(Extracted page text data)
════
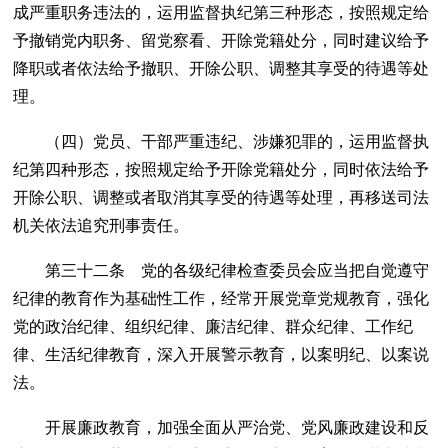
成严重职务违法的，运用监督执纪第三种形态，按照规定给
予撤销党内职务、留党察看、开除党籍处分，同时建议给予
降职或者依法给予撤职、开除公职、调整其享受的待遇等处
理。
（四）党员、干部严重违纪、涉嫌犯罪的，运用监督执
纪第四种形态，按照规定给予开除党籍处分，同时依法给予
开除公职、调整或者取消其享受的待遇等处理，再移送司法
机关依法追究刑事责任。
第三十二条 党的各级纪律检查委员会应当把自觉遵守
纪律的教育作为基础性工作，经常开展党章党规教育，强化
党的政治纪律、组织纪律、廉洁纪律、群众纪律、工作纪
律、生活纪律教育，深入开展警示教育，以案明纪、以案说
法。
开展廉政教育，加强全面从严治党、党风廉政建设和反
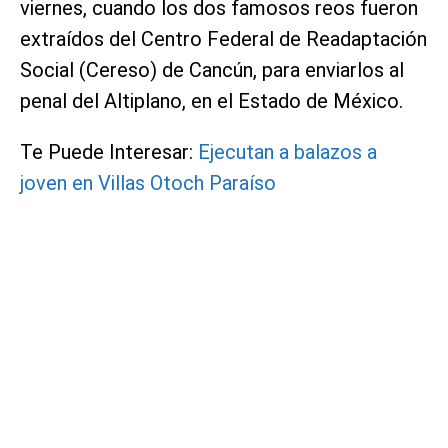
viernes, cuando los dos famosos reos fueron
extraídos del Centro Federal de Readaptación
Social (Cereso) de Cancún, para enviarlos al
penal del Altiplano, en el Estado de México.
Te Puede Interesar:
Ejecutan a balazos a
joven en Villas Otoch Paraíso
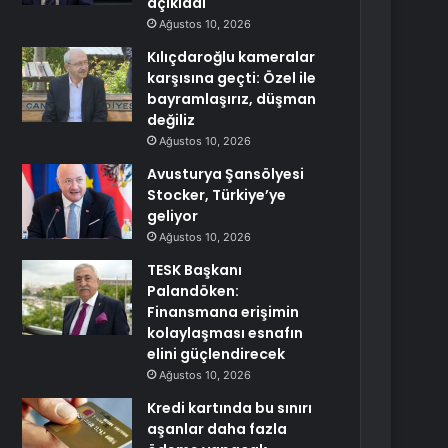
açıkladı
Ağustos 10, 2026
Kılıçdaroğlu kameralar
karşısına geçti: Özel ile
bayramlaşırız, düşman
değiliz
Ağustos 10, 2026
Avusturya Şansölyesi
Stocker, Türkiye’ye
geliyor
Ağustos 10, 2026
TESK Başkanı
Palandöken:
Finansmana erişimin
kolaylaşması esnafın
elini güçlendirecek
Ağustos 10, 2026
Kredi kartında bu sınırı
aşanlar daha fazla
════
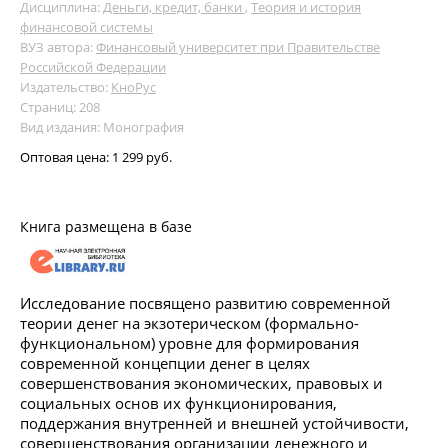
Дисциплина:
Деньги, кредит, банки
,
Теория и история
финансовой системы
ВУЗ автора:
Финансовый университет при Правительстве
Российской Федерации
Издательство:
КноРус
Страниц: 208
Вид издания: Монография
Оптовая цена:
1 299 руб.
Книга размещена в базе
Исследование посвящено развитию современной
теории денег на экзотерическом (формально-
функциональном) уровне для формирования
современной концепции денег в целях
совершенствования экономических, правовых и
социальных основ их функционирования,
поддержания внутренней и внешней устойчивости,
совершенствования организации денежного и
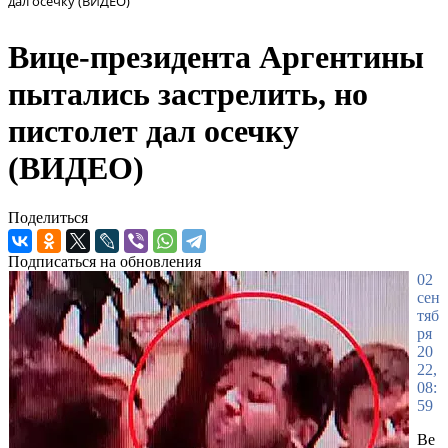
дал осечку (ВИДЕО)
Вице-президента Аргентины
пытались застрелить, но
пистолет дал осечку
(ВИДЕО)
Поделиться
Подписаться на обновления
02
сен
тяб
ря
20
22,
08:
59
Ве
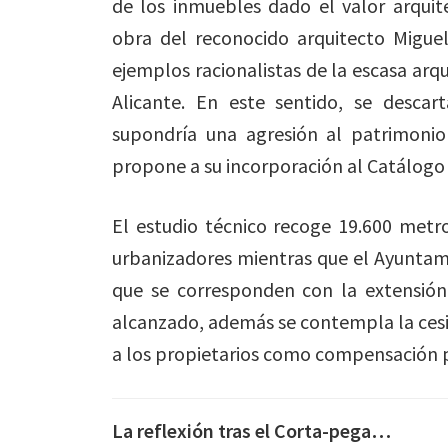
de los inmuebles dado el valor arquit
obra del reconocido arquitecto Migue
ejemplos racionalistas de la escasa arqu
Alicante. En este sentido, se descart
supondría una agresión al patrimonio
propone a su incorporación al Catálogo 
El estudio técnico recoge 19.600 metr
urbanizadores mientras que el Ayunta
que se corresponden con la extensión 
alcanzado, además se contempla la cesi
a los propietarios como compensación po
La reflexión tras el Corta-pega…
════
• **What needs to be done**
I'd like the lines above from the one with "TESK Başkanı" up to and including the one with "aşanlar daha fazla" copied exactly, with no other lines.

• **Output of the task**
TESK Başkanı
Palandöken:
Finansmana erişimin
kolaylaşması esnafın
elini güçlendirecek
Ağustos 10, 2026
Kredi kartında bu sınırı
aşanlar daha fazla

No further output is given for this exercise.